Special Monthly Edition; April 2003 - Enzon & NPS Merger
 
 
Spotlight on R&D: Bringing Drugs to Market
 
Teams Will Drive Integration
 

Last Monday in Toronto, each Integration Team began to lay the groundwork for their integration plan, with the number one priority being to get to know each other. The first step was to answer three key questions: “What goes on in our respective areas? What areas need to be integrated? What are our four most urgent integration tasks?”

 

This spotlight on R&D reviews some of the areas discussed by the R&D team at the recent integration meeting. The team identified critical activities and presented key ideas designed to drive our research efforts full steam ahead. The R&D integration group comprises an overall R&D team headed by Enzon’s Chief Scientific Officer Uli Grau, and two sub-teams: Research & Early Development headed by Alan Mueller, Vice President of Discovery Research at NPS, and Clinical Development headed by Tom Marriott, Vice President of Development Research at NPS. The following were identified among the most urgent integration tasks:

 
 address key resource needs such as the composition and roles of project teams;
 a standard document information management and knowledge sharing system such as an IT
   interface to include databases and take into account e-submission considerations;
 SOP’s regarding outsourcing/clinical research organization management/collaboration
   efforts; and

 PREOS project plan and resource needs.

Stored data entries
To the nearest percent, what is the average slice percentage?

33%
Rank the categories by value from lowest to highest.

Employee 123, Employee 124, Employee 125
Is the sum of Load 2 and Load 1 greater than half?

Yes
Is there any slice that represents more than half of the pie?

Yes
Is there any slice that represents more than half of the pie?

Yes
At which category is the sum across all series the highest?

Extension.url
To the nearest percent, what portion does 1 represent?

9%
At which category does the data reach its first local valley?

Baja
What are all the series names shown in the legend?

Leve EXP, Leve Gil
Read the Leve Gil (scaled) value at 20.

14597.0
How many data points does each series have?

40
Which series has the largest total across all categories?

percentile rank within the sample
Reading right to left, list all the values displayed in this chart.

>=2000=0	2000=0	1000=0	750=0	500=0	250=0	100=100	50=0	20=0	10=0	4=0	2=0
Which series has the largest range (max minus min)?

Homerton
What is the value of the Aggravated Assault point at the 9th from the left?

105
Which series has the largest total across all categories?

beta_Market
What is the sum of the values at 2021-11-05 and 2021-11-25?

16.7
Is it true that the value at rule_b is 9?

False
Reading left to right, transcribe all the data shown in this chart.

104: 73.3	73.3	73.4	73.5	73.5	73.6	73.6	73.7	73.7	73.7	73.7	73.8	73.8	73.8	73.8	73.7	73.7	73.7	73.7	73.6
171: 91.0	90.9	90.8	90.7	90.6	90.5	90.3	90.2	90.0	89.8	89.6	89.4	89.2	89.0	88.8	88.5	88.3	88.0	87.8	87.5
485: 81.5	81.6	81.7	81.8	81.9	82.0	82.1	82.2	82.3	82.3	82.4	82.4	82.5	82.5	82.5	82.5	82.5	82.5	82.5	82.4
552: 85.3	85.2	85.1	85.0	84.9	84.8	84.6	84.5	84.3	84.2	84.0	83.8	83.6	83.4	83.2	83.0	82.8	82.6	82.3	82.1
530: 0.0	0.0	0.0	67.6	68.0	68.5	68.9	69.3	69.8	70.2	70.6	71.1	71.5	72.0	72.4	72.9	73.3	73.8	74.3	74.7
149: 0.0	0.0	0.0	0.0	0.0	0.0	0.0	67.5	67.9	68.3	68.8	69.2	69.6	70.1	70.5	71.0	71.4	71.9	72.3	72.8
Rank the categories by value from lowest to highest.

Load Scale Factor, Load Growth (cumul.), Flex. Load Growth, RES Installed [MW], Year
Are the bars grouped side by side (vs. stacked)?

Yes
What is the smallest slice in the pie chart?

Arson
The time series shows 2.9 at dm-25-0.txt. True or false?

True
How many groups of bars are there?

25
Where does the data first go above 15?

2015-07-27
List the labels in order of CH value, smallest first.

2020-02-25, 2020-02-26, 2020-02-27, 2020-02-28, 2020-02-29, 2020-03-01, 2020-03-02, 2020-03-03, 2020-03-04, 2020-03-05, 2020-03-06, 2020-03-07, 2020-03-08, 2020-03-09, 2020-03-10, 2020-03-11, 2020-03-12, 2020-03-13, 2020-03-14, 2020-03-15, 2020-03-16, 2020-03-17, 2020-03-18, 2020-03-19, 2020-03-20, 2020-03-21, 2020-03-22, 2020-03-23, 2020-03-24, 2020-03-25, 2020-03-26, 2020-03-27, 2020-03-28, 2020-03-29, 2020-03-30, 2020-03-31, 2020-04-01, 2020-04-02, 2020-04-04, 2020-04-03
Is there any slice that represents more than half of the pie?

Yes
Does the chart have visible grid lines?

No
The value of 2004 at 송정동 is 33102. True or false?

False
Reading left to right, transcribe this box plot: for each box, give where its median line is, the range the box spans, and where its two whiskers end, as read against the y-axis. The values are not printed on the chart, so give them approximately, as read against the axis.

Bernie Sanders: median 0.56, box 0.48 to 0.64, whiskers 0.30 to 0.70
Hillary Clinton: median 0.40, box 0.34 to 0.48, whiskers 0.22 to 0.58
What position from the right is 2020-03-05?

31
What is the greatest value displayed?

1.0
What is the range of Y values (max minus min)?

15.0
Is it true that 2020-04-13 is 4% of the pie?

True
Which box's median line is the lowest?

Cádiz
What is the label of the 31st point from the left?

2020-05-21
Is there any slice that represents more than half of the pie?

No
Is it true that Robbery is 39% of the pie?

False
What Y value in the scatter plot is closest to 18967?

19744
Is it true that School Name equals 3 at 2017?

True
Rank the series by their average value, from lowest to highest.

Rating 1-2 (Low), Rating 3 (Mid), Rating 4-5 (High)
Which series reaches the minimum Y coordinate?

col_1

REQUIRED ACTION | Carry on the Enzon and NPS merger newsletter after its final line about the PREOS project plan.

ANSWER AREA |
R&D supports the corporate strategy by identifying and developing new products for the marketplace. The main objectives of R&D integration are:
 
 
 defining infrastructure needs and the review and decision making process;
 
 identifying redundancies, gaps, and proposing ideas for gap closures;
 
 reviewing project plans;
 
 designing tools to measure R&D productivity;
 
 ensuring marketing input to guide development activities; and
 
 addressing label expansion strategies
 
R&D will also contribute to the cross-functional integration teams devoted to IT, Quality & Compliance, and Technology Transfer. Most importantly, the R&D group emphasized that these priorities, which aim to enhance efficiency and productivity in the process of bringing more drugs to market for patients with unmet medical needs, will only be made possible by the talented people who remain committed to accomplishing these goals. Innovation, thirst for knowledge, and attention to detail will contribute to propelling research in our new company, which is positioned for a variety of successes and accomplishments.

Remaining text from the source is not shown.